[What you have to do] Scan the entries that follow and copy out every line containing "Children".

[Record set]
● ● ● ● ●

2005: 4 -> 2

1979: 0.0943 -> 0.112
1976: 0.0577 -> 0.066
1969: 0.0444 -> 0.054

● ● ● ● ●

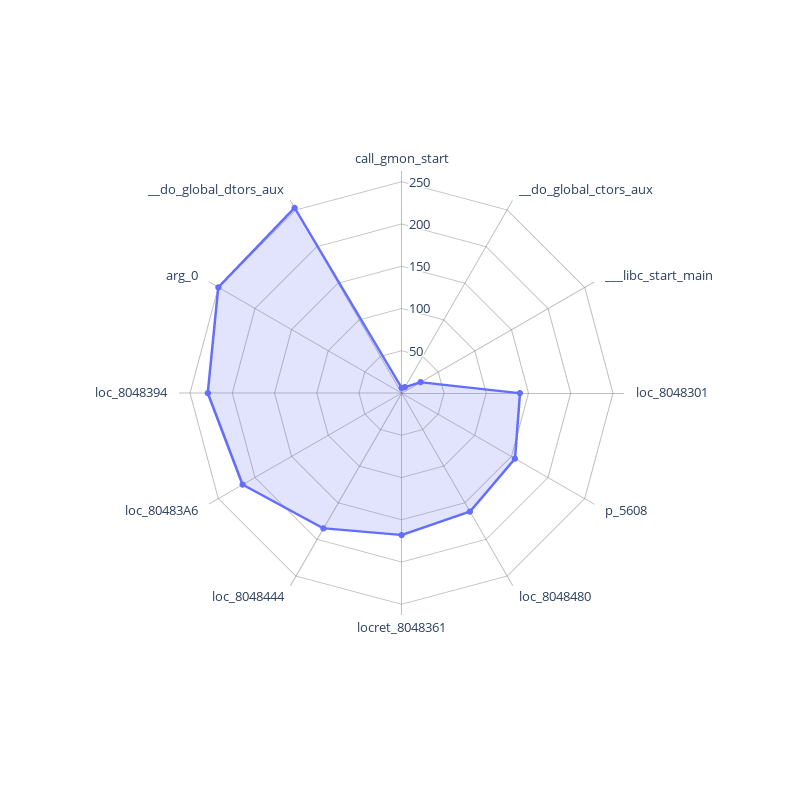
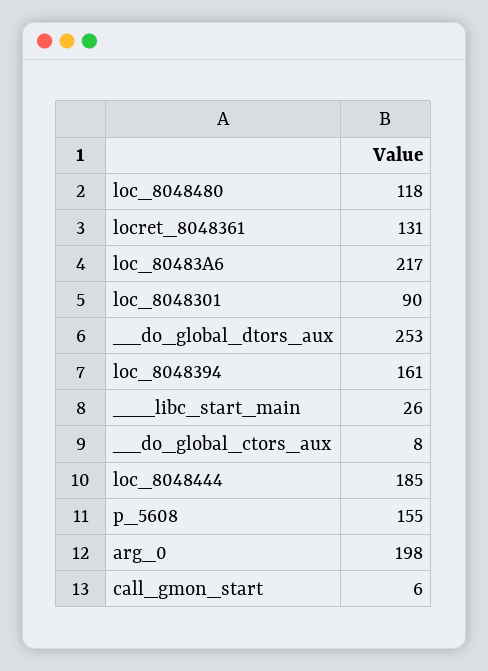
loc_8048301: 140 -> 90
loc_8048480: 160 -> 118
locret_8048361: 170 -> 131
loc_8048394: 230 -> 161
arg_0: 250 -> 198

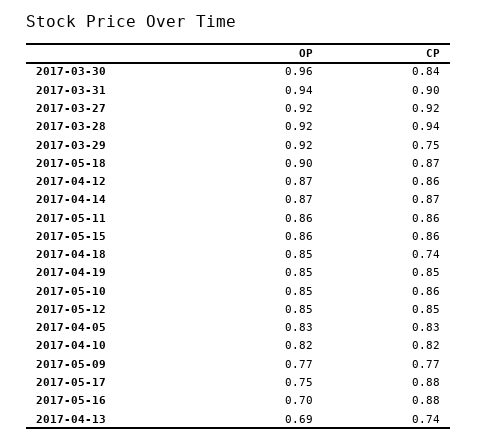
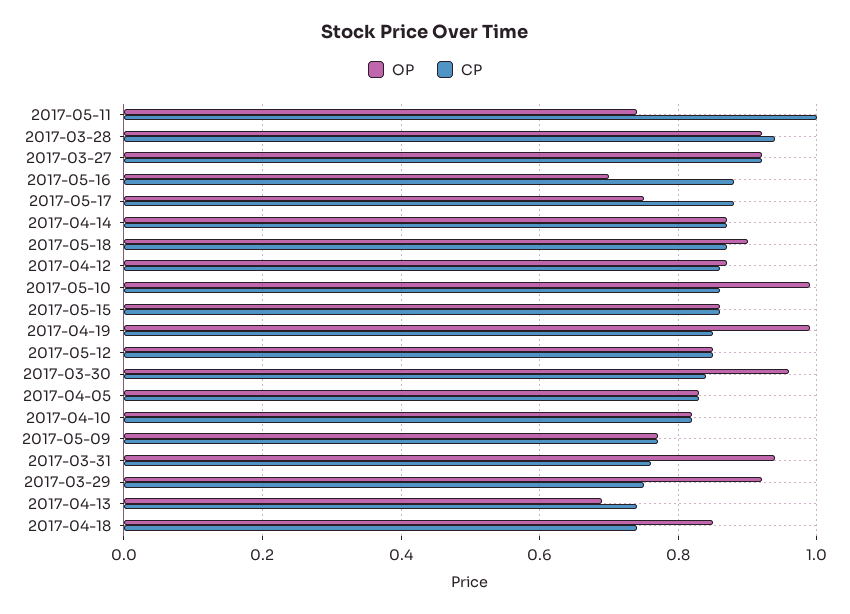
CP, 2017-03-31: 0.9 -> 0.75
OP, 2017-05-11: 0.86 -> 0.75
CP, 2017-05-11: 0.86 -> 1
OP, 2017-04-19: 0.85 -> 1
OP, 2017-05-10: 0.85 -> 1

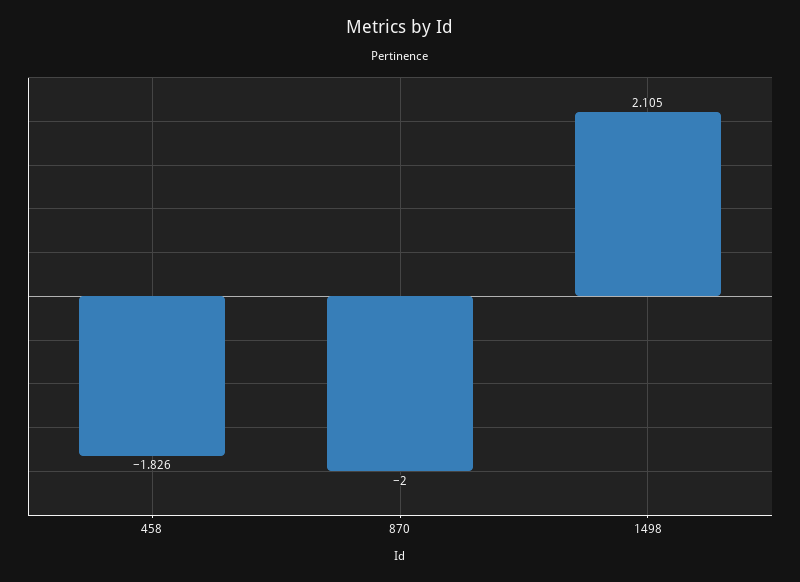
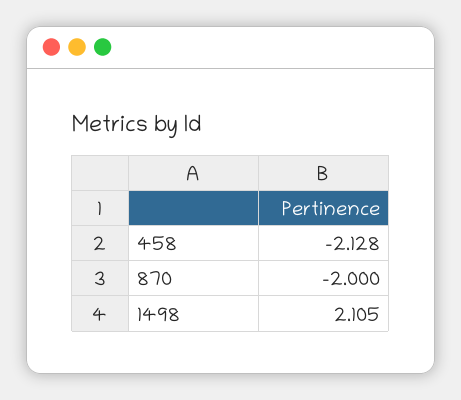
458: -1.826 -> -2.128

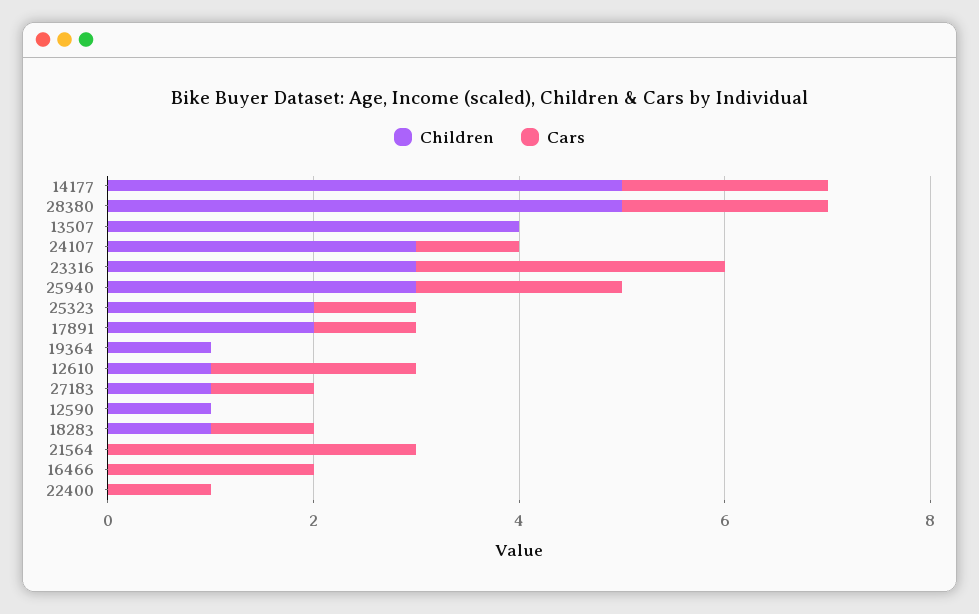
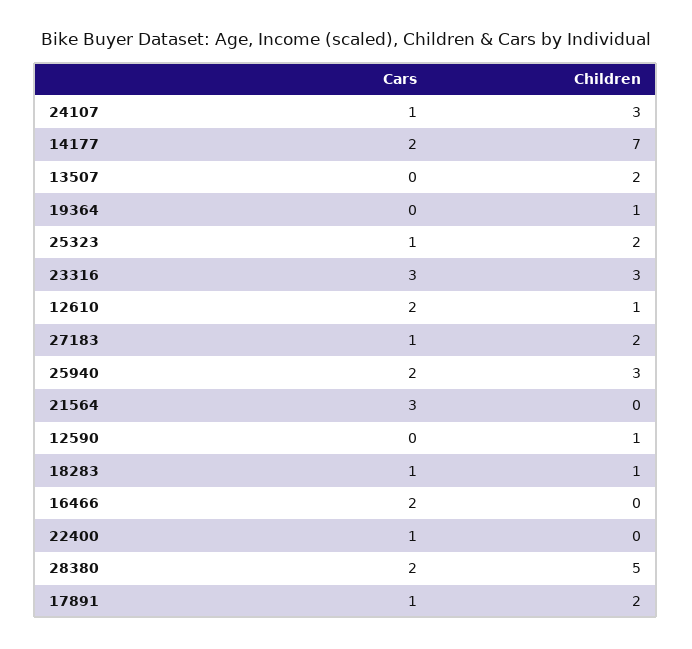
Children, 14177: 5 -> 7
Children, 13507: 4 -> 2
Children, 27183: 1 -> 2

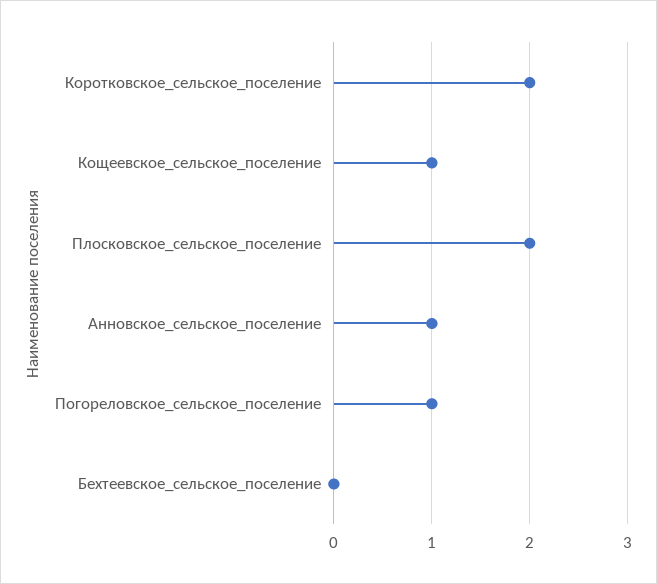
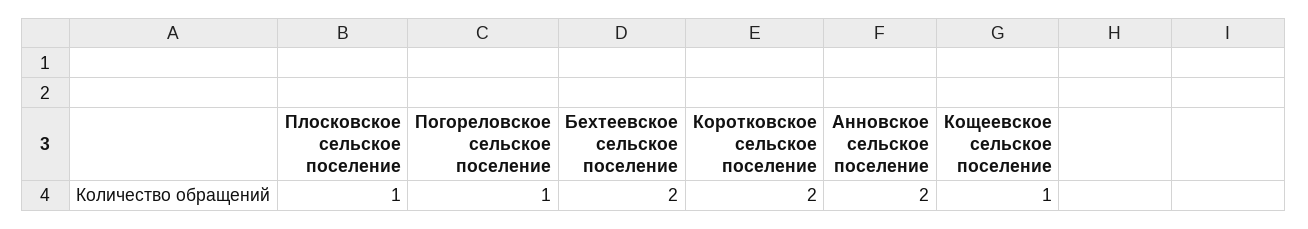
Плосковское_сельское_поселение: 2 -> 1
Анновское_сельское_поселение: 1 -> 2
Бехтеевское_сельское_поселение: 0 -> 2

● ● ● ● ●

[Completed task]
Children, 14177: 5 -> 7
Children, 13507: 4 -> 2
Children, 27183: 1 -> 2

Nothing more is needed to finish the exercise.